_PROMPT_:
Below are records; state how many of their lines hold the word "bottle", and give only the figure.
____
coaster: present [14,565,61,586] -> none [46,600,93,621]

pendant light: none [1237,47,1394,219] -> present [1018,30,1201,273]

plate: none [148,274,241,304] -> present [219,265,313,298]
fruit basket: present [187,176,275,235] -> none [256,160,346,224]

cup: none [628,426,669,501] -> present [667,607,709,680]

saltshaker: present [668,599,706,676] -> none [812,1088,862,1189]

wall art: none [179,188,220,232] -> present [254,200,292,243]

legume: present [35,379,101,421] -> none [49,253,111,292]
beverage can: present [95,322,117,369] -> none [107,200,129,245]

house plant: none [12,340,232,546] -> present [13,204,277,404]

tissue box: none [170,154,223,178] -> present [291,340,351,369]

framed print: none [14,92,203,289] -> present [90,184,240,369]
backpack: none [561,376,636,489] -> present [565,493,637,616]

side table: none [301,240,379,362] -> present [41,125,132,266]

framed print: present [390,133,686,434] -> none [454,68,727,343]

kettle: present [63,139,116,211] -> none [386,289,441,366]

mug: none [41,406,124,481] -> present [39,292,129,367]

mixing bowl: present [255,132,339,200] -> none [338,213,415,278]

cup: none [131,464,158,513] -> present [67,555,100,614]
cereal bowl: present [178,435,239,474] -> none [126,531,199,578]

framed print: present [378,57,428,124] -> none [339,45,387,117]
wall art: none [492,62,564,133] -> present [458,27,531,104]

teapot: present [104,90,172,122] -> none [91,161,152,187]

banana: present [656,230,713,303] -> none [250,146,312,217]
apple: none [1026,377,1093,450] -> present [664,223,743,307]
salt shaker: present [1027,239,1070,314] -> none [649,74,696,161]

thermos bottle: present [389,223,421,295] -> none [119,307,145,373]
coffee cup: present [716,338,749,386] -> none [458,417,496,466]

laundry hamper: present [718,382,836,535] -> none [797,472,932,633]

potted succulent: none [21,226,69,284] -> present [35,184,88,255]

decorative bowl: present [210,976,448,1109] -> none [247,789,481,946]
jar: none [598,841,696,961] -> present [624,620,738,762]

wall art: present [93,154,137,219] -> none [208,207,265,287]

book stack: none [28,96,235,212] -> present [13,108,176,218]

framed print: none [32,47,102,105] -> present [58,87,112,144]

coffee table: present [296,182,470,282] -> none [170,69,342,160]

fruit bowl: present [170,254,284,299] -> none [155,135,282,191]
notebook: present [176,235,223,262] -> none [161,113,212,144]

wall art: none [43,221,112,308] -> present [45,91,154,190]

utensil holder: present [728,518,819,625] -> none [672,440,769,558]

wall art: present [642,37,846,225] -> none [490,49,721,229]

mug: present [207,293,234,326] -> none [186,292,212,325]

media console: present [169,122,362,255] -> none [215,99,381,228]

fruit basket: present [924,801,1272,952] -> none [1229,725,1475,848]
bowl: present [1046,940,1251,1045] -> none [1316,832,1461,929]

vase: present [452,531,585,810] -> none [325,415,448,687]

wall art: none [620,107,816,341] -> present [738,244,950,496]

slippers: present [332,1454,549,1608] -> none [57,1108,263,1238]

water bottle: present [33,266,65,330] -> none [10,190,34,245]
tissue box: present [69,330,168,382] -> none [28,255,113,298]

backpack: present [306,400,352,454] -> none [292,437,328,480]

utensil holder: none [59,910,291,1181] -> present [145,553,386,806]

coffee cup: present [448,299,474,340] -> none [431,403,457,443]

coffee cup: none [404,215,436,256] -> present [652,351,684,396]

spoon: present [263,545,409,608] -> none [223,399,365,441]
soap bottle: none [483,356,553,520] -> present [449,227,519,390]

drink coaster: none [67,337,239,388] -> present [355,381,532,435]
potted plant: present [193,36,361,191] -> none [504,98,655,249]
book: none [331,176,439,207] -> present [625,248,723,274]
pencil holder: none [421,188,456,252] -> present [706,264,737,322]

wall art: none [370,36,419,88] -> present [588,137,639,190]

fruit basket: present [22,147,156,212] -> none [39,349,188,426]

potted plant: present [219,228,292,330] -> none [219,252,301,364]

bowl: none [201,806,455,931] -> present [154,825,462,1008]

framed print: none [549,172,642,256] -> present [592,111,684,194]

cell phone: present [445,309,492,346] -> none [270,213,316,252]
____
_REPLY_:
3